─── Page text ───

LIVE DEMO: The fruits of my labor…

Please check out this video of me playing a newly fixed stratocaster. It needed a lot of love when it came into Guitarley’s! It received some neck repair, fret work, full set up, new bone nut, and a new set of pickups from Seymour Duncan ( http://www.seymourduncan.com ). The “Everything Axe Set” sound outstanding! You can check this link out directly to my youtube page or you can visit and ‘like’ my shop’s Facebook page and see this job and lot’s more! ( http://www.facebook.com/guitarleys ) Make sure to check blogs about my shop, being a luthier, being a musician, small business, and more! Make sure to give me feedback and share! Thanks!

 

Small Business Ownership: “It’s kind of like a roller coaster ride…”

          I officially opened up my small business on April 1st, 2011. The business name: “Guitarley’s Custom Guitar & Repair.” The paperwork and red tape was easily navigated and completed thanks to my local Small Business Development Center (http://www.lhup.edu/sbdc/), a wonderful resource. I was in and out of this office in about an hour with all necessary paper work, tax items and helpful reading material. I was officially a sole proprietor! It almost seemed too easy!
          My business model? I make and fix stringed instruments. My customer base? Relatively specific: people who have stringed instruments. I do a little retail here and there, order parts as needed, have select tools, and do the best work I can. I started out with as little overhead as possible, as advised by one of my instructors at Roberto-Venn School of Luthiery (http://www.roberto-venn.com/), where I was trained and certified in my craft. He suggested some basic power tools, hand tools and a little shop in a good location. “Just start out simple and let it grow naturally,” he said. Well, I lucked out by getting a great deal on a business district storefront and apartment all in one– it was custom made for me. It’s beautiful and convenient! I roll out of bed and walk into my shop! I can take breaks, or never take breaks! I have a 5 foot commute to work, the place is a tax write-off, I’m there to “guard the fort” and I’m always comfortable.

─── Dataset content ───

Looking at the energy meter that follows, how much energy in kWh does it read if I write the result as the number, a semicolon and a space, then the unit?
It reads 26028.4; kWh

───

• [Exercise requirements]:
(A) On what date did the owner of the guitar shop blog officially open the business?
(B) Drawing on the guitar shop blog, explain why the owner started the business with as little overhead as possible.
(C) Pick up the guitar shop blog after its last sentence and carry it further.
The material plays no part in what comes next.

• [Exercise results]:
(A) April 1st, 2011.

(B) An instructor at Roberto-Venn School of Luthiery, where the owner trained and was certified, advised it. He recommended basic power tools, hand tools and a little shop in a good location, saying to "start out simple and let it grow naturally."

(C)
          I took advantage of my connections and relationships to get things started. People were excited for me and my new venture and were willing to help out and lend or return favors. It felt great to have all that support from friends, family and acquaintances. I had lots of local press to draw attention and the help of social media as well (https://www.facebook.com/guitarleys & https://twitter.com/#!/guitarleys). Almost all of the advertising I have done to date has been FREE, and it has worked! Thanks to Facebook and Twitter I have freely promoted myself and made customers and professional contacts locally, regionally and, even cooler, world wide! In business school, I always loved the concept of “buzz marketing” and that’s what I have mostly relied on. It’s very tangible and accountable– I do good work, customers tell others about their positive experience with my service and my customer base grows!
          Now, about that roller coaster ride…
          I have already had my first experiences with cyclical business trends. As a bartender I know that January and February are usually slower months, but as a guitar repair shop owner, I noticed a different trend. I remember tons of cool work coming into my shop in the beginning, I was slammed! It was so exciting. I felt so useful and needed. Long term success was in plain sight. Well, maybe that was a little premature. After finishing up a ton of work I would sit down and feel proud. Then it would hit me… I just finished all my work! That meant something different when I worked for someone else. In this case it meant there wasn’t any more work to do and get paid for! It was a pat on the back that turned into a sharp blow to the gut. I realized the responsibility and sensed the difference of being employed vs. self-employed.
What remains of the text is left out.